We discover that when DE is pronounced, the stock market becomes more susceptible to instability, and this bias can contribute to the appearance of bubbles and crashes. The psychological inclination of investors to strongly react to price changes collectively shapes the dynamics of stock markets. The resulting panic selling triggers sudden and frequent transactions, making the market more volatile, unstable, and less predictable.

The version of our model that most accurately replicates essential characteristics of financial time series, such as heavy tails, skewness, high volatility, and gain/loss asymmetry, is the one where traders are significant and highly affected by this bias. Notably, the impact of the behavioral parameter was observed both in the deterministic and stochastic version of the model. Furthermore, empirical analysis confirms the relevance of DE.

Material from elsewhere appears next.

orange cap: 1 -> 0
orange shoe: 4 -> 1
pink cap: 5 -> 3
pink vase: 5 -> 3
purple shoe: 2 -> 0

To the best of our knowledge, our approach is the first to explore the problem by focusing on the study of piecewise-nonlinear maps and empirically validating the model. We believe that this approach offers valuable insights into the consequences of investors’ behavioral traits on asset price dynamics and hope that our research inspires further work in this direction. In our future studies, we will continue to analyze this class of models.